Tattle here, too, is strictly off-the-record. After exercising their intellects, guests must chisel their initials into the table. Margaret Thatcher was the first woman to do so, in 1975. Chiseller-diners range from Mark Twain and William Thackeray to the Prince of Wales and, only last month, Dave Gilmour of the rock band Pink Floyd.

A number of initials are etched beneath the table because that was the only view visible after one memorable meal.

In the past 30 years, lunch has been about the only thing memorable about Punch, which has seen its 100,000 circulation in 1961, when the Eye was founded, dribble down to a present 30,000.

Punch's problems are best understood when comparing the magazine's circulation to its readership. It may sell 30,000 each week, but it is read by about 250,000.

"Yeah, yeah, yeah," says Punch editor David Thomas. "I know all the stories about dentists' waiting rooms and, yes, I admit, they're partly true, but we are changing.

"I want this magazine to be fashionable, to be hip, but, above all, I want it to be smart, to be funny."

A former writer for The Face magazine, Thomas is not cast in the traditional, tweedy Punch mould. He's young - 32 - wears Armani and flamboyant ties (but not striped shirts), spawns designer children and before becoming editor hadn't actually read Punch.

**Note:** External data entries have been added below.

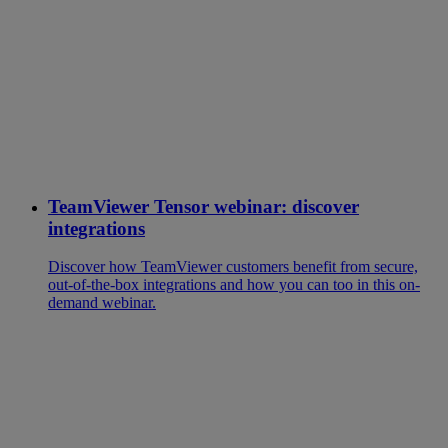
TeamViewer Tensor webinar: discover
integrations
Discover how TeamViewer customers benefit from secure,
out-of-the-box integrations and how you can too in this on-
demand webinar.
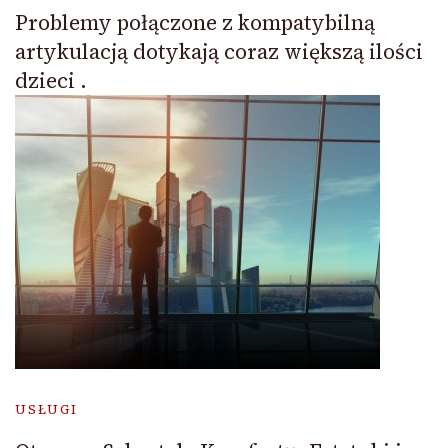
Problemy połączone z kompatybilną
artykulacją dotykają coraz większą ilości
dzieci .
USŁUGI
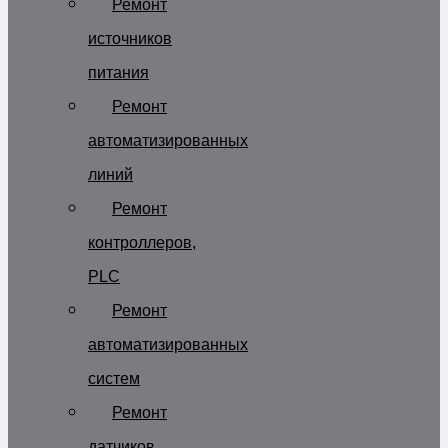
Ремонт
источников
питания
Ремонт
автоматизированных
линий
Ремонт
контроллеров,
PLC
Ремонт
автоматизированных
систем
Ремонт
датчиков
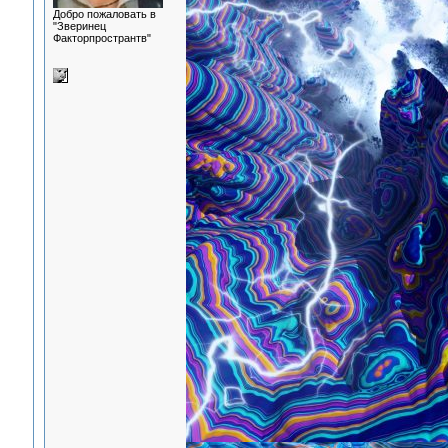
Добро пожаловать в
"Зверинец
Факторпространтв"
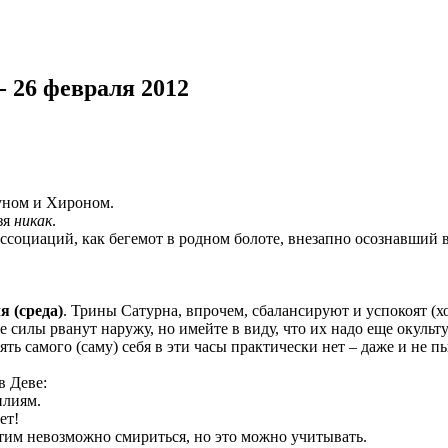
- 26 февраля 2012
уном и Хироном.
зя
никак
.
ассоциаций, как бегемот в родном болоте, внезапно осознавший
я (среда)
. Трины Сатурна, впрочем, сбалансируют и успокоят (х
силы рванут наружу, но имейте в виду, что их надо еще окультур
 самого (саму) себя в эти часы практически нет – даже и не пы
в Деве:
илиям.
ет!
этим невозможно смириться, но это можно учитывать.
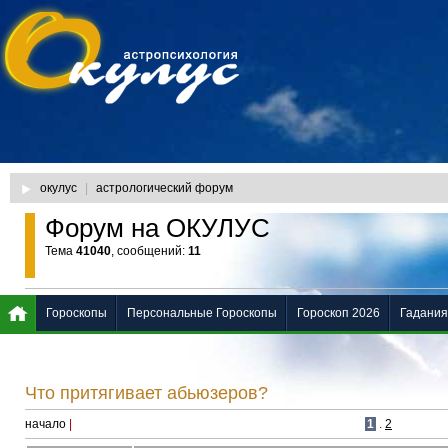
окулус
|
астрологический форум
Форум на ОКУЛУС
Тема
41040
, сообщений:
11
Гороскопы
Персональные Гороскопы
Гороскоп 2026
Гадания
Что притягивает абьюзеров?
начало
|
1
.
2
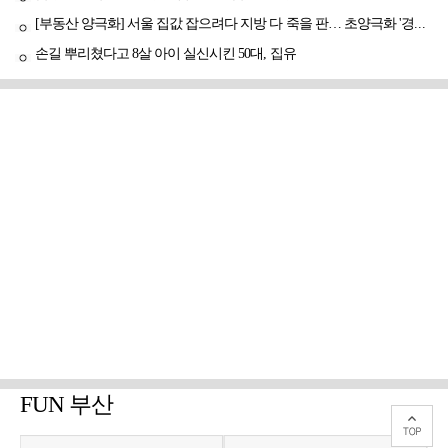
[부동산 양극화] 서울 집값 잡으려다 지방 다 죽을 판… 초양극화 '경고등'
손길 뿌리쳤다고 8살 아이 실신시킨 50대, 집유
FUN 부산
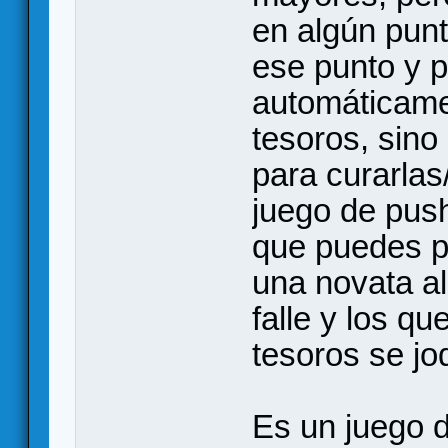
en algún punt
ese punto y p
automáticame
tesoros, sino
para curarlas
juego de push
que puedes p
una novata al
falle y los q
tesoros se jo
Es un juego d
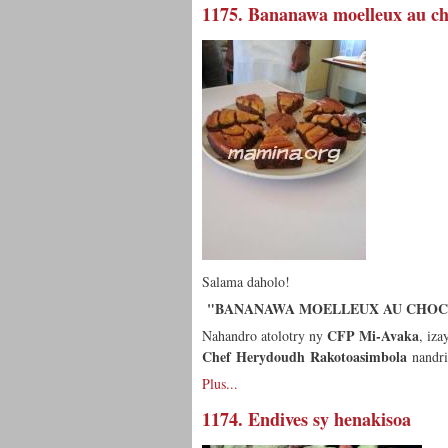
1175. Bananawa moelleux au ch
Salama daholo!
"BANANAWA MOELLEUX AU CHOC
CFP Mi-Avaka
Nahandro atolotry ny
, iza
Chef Herydoudh Rakotoasimbola
nandri
Plus...
1174. Endives sy henakisoa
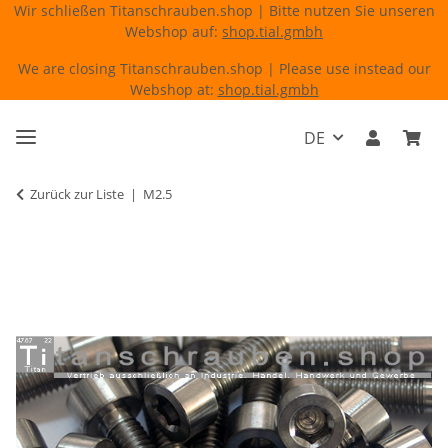
Wir schließen Titanschrauben.shop | Bitte nutzen Sie unseren
Webshop auf:
shop.tial.gmbh
We are closing Titanschrauben.shop | Please use instead our
Webshop at:
shop.tial.gmbh
DE
Zurück zur Liste
M2.5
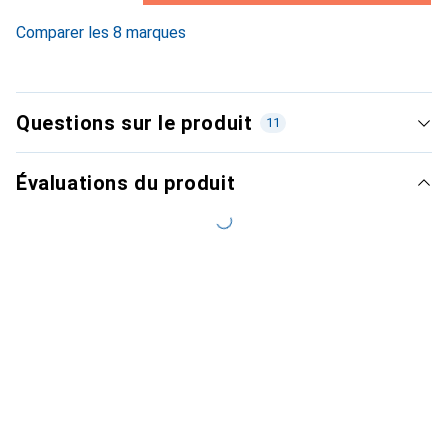
6.2
%
Comparer les 8 marques
Questions sur le produit
11
Évaluations du produit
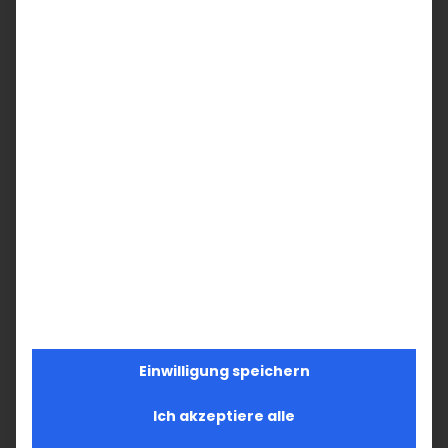
einen inspirierenden Tag voller kreativer
Aktivitäten und kultureller Entdeckungen. Wir
freuen uns auf Ihre Teilnahme und darauf,
gemeinsam unsere Liebe zur armenischen
Kultur zu feiern!
Bei Fragen oder für weitere Informationen
können Sie uns gerne
unter
mashtoz@agbw.org
erreichen.
Eintritt frei
Anmeldung unter: mashtoz@agbw.org
Einwilligung speichern
Ich akzeptiere alle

Herald: Admit it, you're a yuppie. Punch has gone yuppie.

Thomas: What's a yuppie? An advertising term. We've always had yuppies or their sort. In the '60s they were called Young Meteors. If anything I'm worryingly illiberal. I admit I was a Private Eye reader.

He actually sees himself as going back to Punch's true beginnings, with an emphasis on good writing and progressive scepticism.

"The sacred cows nowadays are liberal ones," Thomas says. "No-one's poking fun at the liberals. Private Eye is totally preoccupied with the Establishment.

"These are the people who live on Campden Hill, purport to shrug off their upper-middle-class privileges and say, 'Yes, we should do more for the poor, for immigration and so on' to make themselves feel radical. But if a black moved in across the street, in their heart of hearts they'd be outraged for the property prices.

"They hated Thatcher because she allowed people to rise out of their background and live in nice houses and drive nice cars."

Having said that, Thomas picks up the week's Punch, which features a cardboard cut-out, Barbie-Doll-style guide to "Essex Girl, the materialistic Child of Thatcher".

"Well, anyone's fair game, really." Indeed.